Delivery of gene therapy in haemophilia treatment centres in the United States: Practical aspects of preparedness and implementation.

Abstract

Haemophilia treatment centres (HTCs) and healthcare providers (HCPs) will need to adapt to a new treatment paradigm with the emergence of adeno-associated virus (AAV)-based gene therapy for the treatment of haemophilia in adults. This review examines the upcoming patient and institutional journeys, along with practical aspects of preparedness for clinical delivery of gene therapy by HTCs. Based on our clinical experience and examination of published literature, we explored the parallel journeys for patients and treatment centres to navigate before, during, and after administration of gene therapy. The patient journey includes: information gathering; decision making; comprehensive patient assessment; preparation for the infusion itself; short- and long-term monitoring; lifestyle modifications; and the possible need for immunosuppressive treatment. Informed decision-making may require patient education with extensive discussions and an understanding that not all people with haemophilia will choose or be eligible for gene therapy, although eligibility criteria continue to evolve.
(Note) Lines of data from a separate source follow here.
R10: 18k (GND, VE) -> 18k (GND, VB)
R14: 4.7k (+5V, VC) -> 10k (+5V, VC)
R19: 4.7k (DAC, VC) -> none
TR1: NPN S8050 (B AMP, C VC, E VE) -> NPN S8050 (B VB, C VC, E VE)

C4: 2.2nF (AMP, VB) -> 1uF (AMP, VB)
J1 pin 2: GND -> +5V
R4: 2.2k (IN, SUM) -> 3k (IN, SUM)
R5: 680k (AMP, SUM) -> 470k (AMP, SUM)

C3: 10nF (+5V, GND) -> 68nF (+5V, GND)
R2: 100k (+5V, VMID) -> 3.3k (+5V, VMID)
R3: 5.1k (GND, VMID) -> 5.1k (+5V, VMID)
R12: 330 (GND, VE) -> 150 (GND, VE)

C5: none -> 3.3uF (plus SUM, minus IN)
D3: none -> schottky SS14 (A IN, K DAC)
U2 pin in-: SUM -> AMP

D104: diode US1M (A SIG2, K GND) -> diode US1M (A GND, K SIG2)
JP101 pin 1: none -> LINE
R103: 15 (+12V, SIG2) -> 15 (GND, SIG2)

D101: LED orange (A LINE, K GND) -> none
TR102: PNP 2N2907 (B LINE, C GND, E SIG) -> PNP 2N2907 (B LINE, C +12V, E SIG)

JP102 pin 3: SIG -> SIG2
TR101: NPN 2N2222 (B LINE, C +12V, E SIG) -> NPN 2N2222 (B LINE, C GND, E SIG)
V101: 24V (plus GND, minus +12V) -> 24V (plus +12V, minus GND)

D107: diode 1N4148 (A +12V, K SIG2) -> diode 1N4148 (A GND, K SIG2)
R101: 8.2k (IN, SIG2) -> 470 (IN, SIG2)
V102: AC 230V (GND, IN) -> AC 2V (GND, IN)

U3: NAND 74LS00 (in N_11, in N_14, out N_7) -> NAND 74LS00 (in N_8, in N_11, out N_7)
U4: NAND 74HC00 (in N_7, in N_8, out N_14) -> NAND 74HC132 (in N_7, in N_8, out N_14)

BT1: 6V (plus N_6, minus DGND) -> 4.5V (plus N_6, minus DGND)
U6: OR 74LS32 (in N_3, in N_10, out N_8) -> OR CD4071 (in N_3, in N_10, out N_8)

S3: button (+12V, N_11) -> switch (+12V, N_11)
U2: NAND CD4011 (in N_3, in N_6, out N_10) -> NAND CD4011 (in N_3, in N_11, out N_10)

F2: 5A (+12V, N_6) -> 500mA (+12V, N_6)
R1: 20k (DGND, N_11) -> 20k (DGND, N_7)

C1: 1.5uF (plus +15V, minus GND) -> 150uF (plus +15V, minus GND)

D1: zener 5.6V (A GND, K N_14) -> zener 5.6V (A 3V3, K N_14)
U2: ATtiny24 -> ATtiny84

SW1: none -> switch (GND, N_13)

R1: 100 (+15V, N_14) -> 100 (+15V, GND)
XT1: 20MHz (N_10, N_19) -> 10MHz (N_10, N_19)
The institutional journey includes: consideration of biosafety procedures; planning for product procurement, handling, storage, and administration; development of detailed protocols and guidance documents; contingency planning for immunosuppressive and haemostatic management; consideration of clinical capabilities and staff training needs; coordination of efforts by the full multidisciplinary team; and collaboration between referring, dosing, and follow-up treatment centres. Documented protocols and guidance documents are pivotal for this complex therapy to ensure safe handling, optimal delivery, and post-infusion management and follow-up. Successful implementation of this new treatment modality will require communication and collaboration among multiple stakeholders.